Difference #2: History
The practices of consuming apéritifs and digestifs date back over 1,500 years. However, the apéritif (aperitivo) practice became common in Europe, specifically Italy, during the 1800s. Café culture in major Italian cities (Rome, Turin, and Genoa) are credited with making the ritual of the pre-dinner drink fashionable. In France, the practice became popularized during the mid-19th century, when local chemist Joseph Dubonnet crafted his eponymous quinine-based brew to fight malaria.
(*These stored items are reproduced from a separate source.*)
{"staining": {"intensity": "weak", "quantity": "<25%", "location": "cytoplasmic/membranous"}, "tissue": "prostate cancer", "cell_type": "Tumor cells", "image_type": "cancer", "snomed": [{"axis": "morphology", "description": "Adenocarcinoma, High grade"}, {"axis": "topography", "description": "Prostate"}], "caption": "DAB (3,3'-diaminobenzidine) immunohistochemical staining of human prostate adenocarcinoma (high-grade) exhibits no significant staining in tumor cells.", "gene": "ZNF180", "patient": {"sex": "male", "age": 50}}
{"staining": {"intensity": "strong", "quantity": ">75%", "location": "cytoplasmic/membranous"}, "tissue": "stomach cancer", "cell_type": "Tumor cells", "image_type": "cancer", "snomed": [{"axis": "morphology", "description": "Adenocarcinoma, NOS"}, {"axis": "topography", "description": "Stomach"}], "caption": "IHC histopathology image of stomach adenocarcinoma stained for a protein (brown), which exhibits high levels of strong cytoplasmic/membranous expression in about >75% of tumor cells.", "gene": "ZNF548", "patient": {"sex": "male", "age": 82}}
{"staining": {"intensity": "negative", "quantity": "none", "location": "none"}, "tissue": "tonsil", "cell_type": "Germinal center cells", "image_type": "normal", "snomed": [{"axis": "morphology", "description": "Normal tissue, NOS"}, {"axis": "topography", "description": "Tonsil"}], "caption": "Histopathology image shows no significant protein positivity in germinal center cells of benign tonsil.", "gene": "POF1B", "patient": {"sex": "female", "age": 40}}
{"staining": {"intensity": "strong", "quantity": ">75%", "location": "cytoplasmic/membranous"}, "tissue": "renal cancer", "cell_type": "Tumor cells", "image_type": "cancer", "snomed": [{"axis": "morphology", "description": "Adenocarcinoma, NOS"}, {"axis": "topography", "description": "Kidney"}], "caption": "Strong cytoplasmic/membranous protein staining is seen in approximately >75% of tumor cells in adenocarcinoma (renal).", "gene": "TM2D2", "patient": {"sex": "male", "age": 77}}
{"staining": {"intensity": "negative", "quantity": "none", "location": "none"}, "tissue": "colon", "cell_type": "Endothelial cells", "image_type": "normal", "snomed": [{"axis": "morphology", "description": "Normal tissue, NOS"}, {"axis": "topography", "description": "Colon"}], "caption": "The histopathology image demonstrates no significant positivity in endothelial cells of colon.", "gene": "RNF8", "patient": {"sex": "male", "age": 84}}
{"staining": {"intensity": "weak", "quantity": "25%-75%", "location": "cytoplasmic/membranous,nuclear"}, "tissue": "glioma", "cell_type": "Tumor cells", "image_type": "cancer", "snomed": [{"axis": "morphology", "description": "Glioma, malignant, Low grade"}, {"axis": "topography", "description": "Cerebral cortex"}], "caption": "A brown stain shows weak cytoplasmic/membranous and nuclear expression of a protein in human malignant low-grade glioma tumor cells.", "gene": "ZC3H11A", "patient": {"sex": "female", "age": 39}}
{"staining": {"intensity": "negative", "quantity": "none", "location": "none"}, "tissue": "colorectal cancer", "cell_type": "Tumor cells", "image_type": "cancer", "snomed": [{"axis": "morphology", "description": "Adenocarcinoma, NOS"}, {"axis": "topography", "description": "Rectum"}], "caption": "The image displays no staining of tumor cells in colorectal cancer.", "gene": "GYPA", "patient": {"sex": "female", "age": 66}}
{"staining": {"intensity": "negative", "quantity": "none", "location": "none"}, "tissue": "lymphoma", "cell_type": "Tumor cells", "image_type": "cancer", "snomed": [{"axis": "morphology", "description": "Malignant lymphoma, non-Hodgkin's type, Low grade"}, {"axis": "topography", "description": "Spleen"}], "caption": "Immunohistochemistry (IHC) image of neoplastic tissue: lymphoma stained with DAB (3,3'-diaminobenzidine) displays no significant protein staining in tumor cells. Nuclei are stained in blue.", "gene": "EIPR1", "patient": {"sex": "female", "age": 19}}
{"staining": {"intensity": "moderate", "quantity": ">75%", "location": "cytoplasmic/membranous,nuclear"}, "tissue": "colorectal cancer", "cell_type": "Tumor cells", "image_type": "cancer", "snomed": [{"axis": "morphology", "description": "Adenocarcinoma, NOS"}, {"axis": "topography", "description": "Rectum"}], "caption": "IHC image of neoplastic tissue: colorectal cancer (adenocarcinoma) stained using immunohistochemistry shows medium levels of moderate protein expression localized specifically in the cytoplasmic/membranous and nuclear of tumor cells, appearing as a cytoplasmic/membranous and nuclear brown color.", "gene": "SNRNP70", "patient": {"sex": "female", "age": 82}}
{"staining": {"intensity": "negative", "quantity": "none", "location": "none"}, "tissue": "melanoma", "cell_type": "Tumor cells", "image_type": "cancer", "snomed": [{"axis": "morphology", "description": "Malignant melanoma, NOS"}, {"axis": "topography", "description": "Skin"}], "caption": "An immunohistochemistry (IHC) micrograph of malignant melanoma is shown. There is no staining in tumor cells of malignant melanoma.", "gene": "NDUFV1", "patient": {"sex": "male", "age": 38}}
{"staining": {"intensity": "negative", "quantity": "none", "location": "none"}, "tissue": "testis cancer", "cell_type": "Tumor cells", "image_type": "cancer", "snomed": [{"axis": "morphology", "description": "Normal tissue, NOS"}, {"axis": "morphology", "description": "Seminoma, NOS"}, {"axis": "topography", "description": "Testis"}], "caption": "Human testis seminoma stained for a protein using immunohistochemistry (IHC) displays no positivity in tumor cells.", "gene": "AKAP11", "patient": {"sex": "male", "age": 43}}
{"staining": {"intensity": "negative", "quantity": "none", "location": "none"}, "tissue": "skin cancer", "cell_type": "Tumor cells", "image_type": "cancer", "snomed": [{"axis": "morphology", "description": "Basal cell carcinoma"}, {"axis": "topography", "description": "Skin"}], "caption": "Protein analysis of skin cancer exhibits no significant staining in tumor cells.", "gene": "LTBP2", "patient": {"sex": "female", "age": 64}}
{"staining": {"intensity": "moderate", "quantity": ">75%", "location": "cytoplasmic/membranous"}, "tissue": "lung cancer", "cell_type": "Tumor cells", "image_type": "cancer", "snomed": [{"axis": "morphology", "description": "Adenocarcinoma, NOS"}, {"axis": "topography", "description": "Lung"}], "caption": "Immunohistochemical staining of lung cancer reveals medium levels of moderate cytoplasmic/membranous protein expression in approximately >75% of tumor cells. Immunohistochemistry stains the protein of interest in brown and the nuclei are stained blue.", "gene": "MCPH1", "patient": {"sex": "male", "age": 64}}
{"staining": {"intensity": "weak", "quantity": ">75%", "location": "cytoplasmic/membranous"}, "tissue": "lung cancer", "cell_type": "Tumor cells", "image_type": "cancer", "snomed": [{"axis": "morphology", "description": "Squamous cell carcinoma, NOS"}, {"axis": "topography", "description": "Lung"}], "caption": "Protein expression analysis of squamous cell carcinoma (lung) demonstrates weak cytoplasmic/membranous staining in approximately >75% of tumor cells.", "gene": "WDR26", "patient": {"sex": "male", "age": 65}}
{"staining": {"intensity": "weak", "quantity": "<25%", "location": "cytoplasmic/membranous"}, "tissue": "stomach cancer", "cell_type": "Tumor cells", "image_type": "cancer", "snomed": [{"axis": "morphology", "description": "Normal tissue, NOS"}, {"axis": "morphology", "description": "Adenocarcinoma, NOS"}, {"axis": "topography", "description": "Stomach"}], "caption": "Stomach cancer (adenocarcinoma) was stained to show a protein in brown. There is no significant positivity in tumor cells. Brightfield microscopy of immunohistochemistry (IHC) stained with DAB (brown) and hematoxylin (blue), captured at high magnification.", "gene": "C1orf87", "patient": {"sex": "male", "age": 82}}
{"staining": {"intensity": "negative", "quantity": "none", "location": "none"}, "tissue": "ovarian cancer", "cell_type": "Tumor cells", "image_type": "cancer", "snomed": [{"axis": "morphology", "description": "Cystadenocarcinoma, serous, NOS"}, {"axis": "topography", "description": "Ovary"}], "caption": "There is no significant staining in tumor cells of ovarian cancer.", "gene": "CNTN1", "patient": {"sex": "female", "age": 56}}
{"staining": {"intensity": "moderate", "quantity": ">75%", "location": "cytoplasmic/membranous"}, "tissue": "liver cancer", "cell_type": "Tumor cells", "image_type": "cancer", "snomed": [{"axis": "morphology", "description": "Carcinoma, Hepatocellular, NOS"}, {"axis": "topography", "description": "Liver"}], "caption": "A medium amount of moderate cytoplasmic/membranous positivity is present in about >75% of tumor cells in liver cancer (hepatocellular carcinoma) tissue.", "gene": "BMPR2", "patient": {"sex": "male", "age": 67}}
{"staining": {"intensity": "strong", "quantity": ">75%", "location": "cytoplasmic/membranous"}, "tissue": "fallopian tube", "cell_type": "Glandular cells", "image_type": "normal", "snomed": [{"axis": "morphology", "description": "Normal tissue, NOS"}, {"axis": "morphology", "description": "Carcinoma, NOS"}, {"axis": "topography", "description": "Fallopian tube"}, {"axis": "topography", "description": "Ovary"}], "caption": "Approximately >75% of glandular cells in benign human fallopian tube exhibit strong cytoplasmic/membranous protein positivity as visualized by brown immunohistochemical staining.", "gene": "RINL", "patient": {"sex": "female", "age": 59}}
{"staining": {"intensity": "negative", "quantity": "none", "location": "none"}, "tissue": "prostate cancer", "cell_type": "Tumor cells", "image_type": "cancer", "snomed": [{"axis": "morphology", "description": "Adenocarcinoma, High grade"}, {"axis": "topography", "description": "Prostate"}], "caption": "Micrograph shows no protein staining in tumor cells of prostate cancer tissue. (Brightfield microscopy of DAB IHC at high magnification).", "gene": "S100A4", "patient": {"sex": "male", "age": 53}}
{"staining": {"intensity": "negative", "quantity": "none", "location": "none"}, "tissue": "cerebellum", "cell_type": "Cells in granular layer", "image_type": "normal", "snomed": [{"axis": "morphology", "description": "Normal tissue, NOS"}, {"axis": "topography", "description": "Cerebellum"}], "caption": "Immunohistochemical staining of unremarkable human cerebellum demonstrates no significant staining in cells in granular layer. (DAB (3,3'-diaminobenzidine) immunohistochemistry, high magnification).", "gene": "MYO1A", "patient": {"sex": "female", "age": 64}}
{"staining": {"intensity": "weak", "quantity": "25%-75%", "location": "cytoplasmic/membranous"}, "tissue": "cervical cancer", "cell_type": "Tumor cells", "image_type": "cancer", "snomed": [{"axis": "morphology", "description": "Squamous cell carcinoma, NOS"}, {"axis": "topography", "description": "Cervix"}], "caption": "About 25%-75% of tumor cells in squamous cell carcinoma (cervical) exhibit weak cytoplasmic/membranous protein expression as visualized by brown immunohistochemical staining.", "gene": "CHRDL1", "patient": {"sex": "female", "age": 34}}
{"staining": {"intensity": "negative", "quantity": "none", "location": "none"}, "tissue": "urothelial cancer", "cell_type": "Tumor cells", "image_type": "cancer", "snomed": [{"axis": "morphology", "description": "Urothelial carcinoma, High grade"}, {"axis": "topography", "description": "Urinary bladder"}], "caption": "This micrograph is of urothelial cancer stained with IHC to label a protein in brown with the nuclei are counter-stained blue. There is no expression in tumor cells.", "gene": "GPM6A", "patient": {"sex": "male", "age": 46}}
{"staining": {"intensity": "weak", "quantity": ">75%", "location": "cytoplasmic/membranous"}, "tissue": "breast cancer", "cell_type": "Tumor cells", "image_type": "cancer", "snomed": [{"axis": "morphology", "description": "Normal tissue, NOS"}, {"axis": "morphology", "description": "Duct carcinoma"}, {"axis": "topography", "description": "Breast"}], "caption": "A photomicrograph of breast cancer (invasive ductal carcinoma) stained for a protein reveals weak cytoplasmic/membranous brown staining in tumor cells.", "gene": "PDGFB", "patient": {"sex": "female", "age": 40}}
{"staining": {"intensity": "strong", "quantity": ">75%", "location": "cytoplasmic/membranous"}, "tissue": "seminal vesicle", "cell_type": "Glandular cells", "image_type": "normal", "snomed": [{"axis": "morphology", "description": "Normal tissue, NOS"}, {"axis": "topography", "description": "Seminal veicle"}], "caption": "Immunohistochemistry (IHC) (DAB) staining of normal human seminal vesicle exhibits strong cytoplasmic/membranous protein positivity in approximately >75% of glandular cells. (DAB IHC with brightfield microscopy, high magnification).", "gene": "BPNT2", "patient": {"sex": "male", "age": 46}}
To hide the quinine-driven flavors of the concoction, Dubonnet macerated a handful of herbs and spices into the blend. It’s said that Dubonnet’s wife enjoyed the potion so much that she began to share its joys with her friends before and after long meals.
On the contrary, the digestifs were originally used for medicinal purposes. These strong beverages were generally prescribed for every sickness under the sun, from stomach pains to other ailments. By the 1700s, digestifs finally made their way to the table, with the primary use of aiding in digestion after a long meal.
Difference #3: Timing
The main difference between apéritifs and digestifs is the time in which they’re consumed, as well as their sweetness level. Apéritifs are served before a meal and are generally drier, whereas digestifs are served after a meal and tend to be sweet, stronger in alcohol, and/or more bitter.
Difference #4: Beverage Specifics
Popular apéritif choices include vermouth, pastis, dry sherry, and Champagne. Dry, acid-driven white wines are also frequently consumed. In France, apéritif options can vary by region. In the south, pastis is commonly sipped before dinner, whereas Calvados is more fashionable in Normandy. Throughout the country, Kir (blanc-cassis) is a popular apéritif pick. This basic cocktail is crafted from blackcurrant liqueur (crème de cassis) and a splash of white wine, traditionally Aligoté from Burgundy. When the Aligoté is replaced with Champagne, the cocktail is referred to as a Kir Royal.
Common digestifs include fortified wines (sweet sherry, port, madeira), various brandies (cognac, chacha, grappa), bitter liqueurs (Fernet, Chartreuse, Sambuca), or other distilled liquors (ouzo, mezcal, aquavit).
Difference #5: Preparation
Apéritifs are usually served with light savory snacks, so simply grab some chips, nuts, or briny olives, pour them into a small dish, and pop something dry and delicious to sip. For a heartier apéritif, slice up some baguette, snag some artisanal cheese, grab a saucisson, and curate a customized charcuterie board at home.
Digestifs are simple. Pop, pour, and let the digestion commence. Although digestifs generally don’t include food, as they are consumed after long and robust meals, serving a small cookie or biscotti alongside a pour of something strong always adds a nice touch.